If I had known the truth over the years, things would’ve been different for us. And if he’d realized that I didn’t know what really happened—if his father hadn’t fucked up his confidence—things would’ve been different for us, too.

Fuck you, Reid Brewer.

I’m starting to realize that my perception of Ripley has only been decided from behind very hurt and anger-filled glasses.And that anger has manifested such bitterness … and could have been avoided.

Ripley has always been a loyal friend to his friends, and an amazing brother to his siblings. Tate adores him. I’ve seen it, but my perception has been skewed.

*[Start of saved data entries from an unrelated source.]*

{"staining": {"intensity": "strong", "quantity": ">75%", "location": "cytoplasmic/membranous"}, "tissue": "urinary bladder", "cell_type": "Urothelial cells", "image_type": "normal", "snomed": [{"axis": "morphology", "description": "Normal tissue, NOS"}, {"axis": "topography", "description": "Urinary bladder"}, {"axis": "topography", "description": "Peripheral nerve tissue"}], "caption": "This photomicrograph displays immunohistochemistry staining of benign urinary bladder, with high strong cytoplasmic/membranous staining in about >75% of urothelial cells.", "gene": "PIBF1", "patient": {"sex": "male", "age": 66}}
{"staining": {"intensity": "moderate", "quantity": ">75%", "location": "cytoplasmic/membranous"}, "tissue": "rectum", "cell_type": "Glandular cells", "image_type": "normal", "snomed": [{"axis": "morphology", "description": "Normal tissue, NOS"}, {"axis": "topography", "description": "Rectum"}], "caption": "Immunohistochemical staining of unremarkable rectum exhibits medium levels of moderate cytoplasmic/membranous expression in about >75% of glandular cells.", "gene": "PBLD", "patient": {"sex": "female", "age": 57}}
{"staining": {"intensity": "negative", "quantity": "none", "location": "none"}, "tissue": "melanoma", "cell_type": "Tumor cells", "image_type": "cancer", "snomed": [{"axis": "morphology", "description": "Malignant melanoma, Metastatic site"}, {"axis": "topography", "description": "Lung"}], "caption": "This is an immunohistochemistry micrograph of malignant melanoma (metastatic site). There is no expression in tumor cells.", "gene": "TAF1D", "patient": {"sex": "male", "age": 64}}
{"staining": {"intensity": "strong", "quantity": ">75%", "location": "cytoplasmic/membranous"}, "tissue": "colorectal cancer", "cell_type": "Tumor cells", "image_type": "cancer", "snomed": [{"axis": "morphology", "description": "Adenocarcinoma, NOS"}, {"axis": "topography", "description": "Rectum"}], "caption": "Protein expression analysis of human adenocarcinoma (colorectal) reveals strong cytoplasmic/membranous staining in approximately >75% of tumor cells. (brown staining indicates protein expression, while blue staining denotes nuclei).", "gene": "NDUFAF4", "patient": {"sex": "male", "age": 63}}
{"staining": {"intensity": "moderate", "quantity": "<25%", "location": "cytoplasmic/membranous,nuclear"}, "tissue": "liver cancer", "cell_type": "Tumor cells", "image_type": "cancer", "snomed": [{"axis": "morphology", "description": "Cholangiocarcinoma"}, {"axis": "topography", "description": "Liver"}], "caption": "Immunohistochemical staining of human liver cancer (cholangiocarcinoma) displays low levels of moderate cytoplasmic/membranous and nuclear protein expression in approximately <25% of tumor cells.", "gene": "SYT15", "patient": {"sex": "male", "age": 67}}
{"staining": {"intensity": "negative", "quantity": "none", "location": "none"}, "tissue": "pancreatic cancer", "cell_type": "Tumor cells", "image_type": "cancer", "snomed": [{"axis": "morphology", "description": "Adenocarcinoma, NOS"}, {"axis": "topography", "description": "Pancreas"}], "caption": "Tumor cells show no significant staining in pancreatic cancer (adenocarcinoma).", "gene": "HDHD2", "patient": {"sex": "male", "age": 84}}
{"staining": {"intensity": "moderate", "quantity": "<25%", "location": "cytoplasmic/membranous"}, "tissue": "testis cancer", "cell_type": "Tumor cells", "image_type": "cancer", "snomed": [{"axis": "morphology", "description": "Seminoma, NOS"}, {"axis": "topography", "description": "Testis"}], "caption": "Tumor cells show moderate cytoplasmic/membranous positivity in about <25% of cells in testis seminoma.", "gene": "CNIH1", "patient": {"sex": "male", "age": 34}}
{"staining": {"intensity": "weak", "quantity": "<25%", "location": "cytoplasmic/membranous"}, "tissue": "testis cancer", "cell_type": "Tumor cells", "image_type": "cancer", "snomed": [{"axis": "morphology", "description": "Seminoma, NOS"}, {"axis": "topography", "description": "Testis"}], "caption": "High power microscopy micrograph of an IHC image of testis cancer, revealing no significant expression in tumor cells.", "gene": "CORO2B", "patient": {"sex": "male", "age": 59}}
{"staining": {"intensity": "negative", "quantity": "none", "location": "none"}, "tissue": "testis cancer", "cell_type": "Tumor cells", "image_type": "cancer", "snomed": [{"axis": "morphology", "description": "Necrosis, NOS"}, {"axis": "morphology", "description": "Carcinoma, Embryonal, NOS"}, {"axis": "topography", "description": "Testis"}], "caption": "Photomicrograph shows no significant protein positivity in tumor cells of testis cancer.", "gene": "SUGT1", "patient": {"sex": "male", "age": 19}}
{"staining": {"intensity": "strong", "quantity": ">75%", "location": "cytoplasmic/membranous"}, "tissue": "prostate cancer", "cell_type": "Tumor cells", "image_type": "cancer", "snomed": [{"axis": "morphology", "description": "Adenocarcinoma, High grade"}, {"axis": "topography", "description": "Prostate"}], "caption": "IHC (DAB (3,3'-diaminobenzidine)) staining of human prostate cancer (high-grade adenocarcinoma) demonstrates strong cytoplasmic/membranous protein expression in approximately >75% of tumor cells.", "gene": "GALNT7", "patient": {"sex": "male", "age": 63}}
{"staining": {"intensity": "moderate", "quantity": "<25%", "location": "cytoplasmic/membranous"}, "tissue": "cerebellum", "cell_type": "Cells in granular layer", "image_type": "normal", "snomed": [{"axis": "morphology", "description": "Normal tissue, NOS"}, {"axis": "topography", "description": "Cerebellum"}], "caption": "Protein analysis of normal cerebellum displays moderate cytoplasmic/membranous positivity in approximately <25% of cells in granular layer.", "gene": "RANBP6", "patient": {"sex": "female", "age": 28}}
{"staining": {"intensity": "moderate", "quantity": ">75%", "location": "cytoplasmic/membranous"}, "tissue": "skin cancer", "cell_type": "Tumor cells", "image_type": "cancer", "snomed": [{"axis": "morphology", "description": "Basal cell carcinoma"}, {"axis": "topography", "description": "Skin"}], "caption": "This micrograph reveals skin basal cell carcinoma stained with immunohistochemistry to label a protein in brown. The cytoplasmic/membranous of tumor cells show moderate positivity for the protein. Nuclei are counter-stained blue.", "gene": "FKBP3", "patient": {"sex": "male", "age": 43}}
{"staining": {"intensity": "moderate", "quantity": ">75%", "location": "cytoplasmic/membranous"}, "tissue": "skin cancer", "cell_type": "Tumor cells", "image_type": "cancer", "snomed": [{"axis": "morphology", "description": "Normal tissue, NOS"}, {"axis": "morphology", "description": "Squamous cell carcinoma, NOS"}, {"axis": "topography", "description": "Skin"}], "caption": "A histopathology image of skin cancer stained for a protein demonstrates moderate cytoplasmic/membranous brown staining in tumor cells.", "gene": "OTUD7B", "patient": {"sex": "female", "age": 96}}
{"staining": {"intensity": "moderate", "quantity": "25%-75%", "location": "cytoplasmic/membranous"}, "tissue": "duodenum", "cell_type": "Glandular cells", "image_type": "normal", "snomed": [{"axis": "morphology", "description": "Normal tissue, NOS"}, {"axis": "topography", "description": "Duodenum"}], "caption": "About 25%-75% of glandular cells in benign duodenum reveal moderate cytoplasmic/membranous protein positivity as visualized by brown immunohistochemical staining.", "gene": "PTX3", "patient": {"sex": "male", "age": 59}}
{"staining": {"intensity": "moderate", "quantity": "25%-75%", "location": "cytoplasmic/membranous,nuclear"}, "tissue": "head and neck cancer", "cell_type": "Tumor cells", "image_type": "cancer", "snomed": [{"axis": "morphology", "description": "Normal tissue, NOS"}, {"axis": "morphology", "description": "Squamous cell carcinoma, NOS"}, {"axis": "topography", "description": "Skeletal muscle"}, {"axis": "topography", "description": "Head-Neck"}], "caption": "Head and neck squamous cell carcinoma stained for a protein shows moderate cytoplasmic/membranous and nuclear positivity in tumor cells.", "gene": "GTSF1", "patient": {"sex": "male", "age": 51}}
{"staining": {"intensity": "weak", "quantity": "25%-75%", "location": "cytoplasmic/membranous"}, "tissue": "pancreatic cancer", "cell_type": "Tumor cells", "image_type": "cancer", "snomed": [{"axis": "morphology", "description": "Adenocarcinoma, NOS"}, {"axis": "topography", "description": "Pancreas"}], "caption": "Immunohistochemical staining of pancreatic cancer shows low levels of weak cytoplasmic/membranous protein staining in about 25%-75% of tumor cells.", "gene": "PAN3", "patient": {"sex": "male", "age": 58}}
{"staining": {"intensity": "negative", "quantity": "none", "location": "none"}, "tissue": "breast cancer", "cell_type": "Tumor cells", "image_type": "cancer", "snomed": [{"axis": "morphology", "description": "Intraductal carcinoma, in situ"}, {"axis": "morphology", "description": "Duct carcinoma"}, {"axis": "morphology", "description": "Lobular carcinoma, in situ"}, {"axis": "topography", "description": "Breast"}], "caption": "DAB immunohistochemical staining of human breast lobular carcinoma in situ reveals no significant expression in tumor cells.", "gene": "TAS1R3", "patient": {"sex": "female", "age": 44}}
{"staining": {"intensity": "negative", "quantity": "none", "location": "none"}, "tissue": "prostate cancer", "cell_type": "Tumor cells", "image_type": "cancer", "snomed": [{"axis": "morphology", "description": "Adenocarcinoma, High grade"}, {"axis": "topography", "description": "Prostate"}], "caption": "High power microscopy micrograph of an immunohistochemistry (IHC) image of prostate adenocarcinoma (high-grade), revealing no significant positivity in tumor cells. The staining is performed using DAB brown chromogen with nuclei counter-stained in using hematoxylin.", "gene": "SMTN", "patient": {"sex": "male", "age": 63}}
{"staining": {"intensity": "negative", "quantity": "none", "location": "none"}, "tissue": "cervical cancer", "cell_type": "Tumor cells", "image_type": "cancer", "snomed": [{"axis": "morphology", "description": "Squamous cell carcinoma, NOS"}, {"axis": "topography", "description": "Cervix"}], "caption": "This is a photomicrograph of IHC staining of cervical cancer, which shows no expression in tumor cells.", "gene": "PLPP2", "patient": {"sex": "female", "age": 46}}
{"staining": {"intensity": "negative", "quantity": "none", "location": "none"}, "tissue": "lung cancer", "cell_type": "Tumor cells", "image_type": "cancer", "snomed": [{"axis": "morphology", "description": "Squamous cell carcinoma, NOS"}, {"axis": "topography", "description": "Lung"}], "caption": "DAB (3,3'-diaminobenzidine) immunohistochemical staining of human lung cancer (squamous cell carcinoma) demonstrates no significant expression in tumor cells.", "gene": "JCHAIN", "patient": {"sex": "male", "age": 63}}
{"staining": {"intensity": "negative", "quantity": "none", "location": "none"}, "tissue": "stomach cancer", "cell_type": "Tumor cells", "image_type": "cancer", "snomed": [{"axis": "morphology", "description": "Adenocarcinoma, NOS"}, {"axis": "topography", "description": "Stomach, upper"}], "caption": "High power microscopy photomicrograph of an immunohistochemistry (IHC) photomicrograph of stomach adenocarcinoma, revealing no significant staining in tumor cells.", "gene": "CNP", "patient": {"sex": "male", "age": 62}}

“I’d watched you from the second you walked in that school. I couldn’t take my fucking eyes off you. You were the prettiest girl I’d ever seen, and I tried to talk to you a hundred times but chickened out.”

He wanted a very different relationship with me. Truthfully, I would’ve died to have one with him before the mixer. And the fact that we were robbed of that—because it very much feels like a robbery at this point—and it affected the next decade of our lives feels devastating.

I study his pools of blue and the stress in my body fades away.

“Doesn’t matter. What’s done is done.”He’s right. We can’t fix it. We can’t erase the stupid things we’ve done and said to each other over the years. But we can refuse to allow the trauma from our fathers and childish mistakes steal anything else from us. We can see each other for who we are now.

And, right now, there’s a very handsome man standing in front of me who just might be the only man in my life to ever do anything to protect me. He had my back in rooms I wasn’t in.

How wild is that?

I don’t have all the answers, and I don’t know where we go from here. But I do know the answer to his question.

“Where does that leave us?” I ask, grinning. “You better get over here and kiss me again.”